On 5/19/19 11:59 AM, Marvin wrote:
Hi,
While running your changed tests, I think I found new failures. Being a bot and all I'm not very good at pattern recognition, so I might be wrong, but could you please double-check?
Full results can be found at: https://testbot.winehq.org/JobDetails.pl?Key=52472
Your paranoid android.
=== debian9 (32 bit WoW report) ===
user32: msg.c:8713: Test failed: WaitForSingleObject failed 102 msg.c:8719: Test failed: destroy child on thread exit: 0: the msg 0x0082 was expected, but got msg 0x000f instead msg.c:8719: Test failed: destroy child on thread exit: 1: the msg 0x000f was expected, but got msg 0x0014 instead msg.c:8719: Test failed: destroy child on thread exit: 2: the msg sequence is not complete: expected 0014 - actual 0000
I took the time to look into this. As it happens it's very tricky. It's a regression brought on by 08b19c6f673837b960c460b17601979aa595470f. Since we're no longer waiting for the grandchild window to destroy itself, the thread exits immediately after notifying the grandchild with WM_WINE_DESTROYWINDOW, causing the server to clean up both the child and grandchild out from under user32's nose. The grandchild never receives WM_WINE_DESTROYWINDOW because the server has emptied the message queue as part of cleaning up the window. But user32 doesn't realize the window was destroyed, so IsWindow() continues to return TRUE.

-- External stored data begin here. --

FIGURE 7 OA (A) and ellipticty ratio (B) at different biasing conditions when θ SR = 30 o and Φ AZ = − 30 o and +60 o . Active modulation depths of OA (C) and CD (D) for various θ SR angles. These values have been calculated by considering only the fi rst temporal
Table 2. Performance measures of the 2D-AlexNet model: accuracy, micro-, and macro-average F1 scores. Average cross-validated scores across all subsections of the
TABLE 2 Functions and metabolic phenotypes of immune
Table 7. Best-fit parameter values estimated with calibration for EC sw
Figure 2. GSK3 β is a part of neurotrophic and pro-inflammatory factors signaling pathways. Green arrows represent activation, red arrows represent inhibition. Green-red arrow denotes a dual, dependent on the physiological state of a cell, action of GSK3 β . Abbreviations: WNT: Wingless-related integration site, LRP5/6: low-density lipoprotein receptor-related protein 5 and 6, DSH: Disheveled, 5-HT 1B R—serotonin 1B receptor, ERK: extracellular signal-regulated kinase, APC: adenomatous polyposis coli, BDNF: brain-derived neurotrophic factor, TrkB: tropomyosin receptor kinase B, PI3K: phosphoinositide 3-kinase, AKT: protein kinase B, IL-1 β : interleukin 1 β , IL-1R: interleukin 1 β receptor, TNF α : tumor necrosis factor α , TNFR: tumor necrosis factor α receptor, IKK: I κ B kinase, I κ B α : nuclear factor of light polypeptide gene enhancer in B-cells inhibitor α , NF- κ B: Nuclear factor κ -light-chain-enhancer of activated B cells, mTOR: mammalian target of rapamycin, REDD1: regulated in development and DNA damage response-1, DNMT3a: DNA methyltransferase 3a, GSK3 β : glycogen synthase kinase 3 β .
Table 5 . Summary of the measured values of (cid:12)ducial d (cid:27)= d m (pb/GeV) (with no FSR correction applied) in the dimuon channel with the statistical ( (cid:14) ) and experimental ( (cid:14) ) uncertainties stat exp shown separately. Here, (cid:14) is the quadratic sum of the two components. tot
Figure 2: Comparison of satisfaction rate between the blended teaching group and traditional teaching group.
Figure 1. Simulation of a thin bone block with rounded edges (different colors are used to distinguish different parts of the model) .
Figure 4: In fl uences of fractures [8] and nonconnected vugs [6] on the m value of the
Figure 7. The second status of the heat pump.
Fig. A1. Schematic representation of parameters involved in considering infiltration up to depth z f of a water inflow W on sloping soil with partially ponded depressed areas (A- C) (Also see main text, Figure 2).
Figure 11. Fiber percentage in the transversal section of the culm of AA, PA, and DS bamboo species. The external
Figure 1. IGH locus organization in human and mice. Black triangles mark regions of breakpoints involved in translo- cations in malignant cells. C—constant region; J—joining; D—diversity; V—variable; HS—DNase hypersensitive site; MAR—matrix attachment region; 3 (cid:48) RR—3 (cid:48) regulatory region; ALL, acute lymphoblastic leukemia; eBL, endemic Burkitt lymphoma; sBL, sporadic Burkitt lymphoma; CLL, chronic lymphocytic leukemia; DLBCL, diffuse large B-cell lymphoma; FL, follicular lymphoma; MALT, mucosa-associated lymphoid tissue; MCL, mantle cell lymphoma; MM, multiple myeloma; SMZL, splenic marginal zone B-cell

This could be solved by restoring synchronous SendMessage() only in the case of thread exit, but it seems rather likely that a similar race could occur as Andrew was trying to fix. On the other hand I get the impression that we do really want to make sure all child windows are cleaned up when a parent window is destroyed. At the risk of shouting into the void, is there anything we can do about this regression?